Association of American Law Schools: Libraries and Technology Committee, 1999–2002; Section on Employee Benefits Executive Committee, 2001–03; chair, 2002.

A member of the Illinois State, Indiana State, Porter County, Lake County and Chicago Bar Associations, Conison is also a Fellow of the Indiana Bar Foundation and past Director and Secretary of the Indiana Continuing Legal Education Forum. He is a past member of the Porter County Inns of Court and was a participating attorney with the American Civil Liberties Union of Illinois. He has also volunteered with the Indiana State Bar Association and Law School Admission Council. In August 2012, Conison was named as reporter for the American Bar Association's (ABA) Task Force on the Future of Legal Education. Conison writes a recurring column for The Huffington Post.

==Selected works==

Employee Benefit Plans in a Nutshell (3d ed.) (West 2003)

Employee Benefit Plans in a Nutshell (West 1993)

Law School Education and Liberal CLE, 40 Val. U.L. Rev. 325 (2006)

Success, Status, and the Goals of a Law School, 37 U. Tol. L. Rev. 23 (2005)
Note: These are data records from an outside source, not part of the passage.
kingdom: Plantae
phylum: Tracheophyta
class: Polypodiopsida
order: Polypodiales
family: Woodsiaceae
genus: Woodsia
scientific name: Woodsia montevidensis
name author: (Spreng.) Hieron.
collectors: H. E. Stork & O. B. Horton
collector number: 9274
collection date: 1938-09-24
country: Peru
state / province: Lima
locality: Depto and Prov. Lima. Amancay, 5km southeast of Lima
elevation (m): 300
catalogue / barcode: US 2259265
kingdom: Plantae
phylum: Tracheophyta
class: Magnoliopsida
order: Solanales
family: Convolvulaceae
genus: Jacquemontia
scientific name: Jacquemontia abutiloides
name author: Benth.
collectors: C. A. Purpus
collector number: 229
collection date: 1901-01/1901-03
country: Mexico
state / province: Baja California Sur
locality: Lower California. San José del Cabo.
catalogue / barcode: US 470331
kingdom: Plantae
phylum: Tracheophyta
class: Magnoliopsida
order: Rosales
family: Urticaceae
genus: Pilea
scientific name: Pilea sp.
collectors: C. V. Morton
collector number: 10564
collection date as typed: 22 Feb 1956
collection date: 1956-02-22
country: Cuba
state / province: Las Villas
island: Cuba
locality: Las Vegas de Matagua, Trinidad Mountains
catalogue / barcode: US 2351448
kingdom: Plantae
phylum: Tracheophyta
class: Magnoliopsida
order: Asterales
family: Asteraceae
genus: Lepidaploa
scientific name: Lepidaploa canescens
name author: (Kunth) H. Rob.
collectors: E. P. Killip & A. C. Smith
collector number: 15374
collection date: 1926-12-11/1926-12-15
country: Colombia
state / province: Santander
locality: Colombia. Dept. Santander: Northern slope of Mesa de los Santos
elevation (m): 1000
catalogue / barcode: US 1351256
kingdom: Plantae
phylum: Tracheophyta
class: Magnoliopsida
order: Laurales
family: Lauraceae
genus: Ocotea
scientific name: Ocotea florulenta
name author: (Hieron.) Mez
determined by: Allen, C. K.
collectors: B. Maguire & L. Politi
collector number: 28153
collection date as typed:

Assurance, Reliance and Expectation, 6 S. Cal. Interdisc. L.J. 335 (1998)

The Pragmatics of Promise, 10 Can. J.L. & Jurisp. 273 (1997)

ERISA and the Language of Preemption, 72 Wash. U.L.Q. 619 (1994)

What Does Due Process Have To Do With Jurisdiction?, 46 Rutgers L. Rev. 1071 (1994)

==Personal==

Conison was born in Cincinnati, Ohio, on October 21, 1953. He is married and has two children.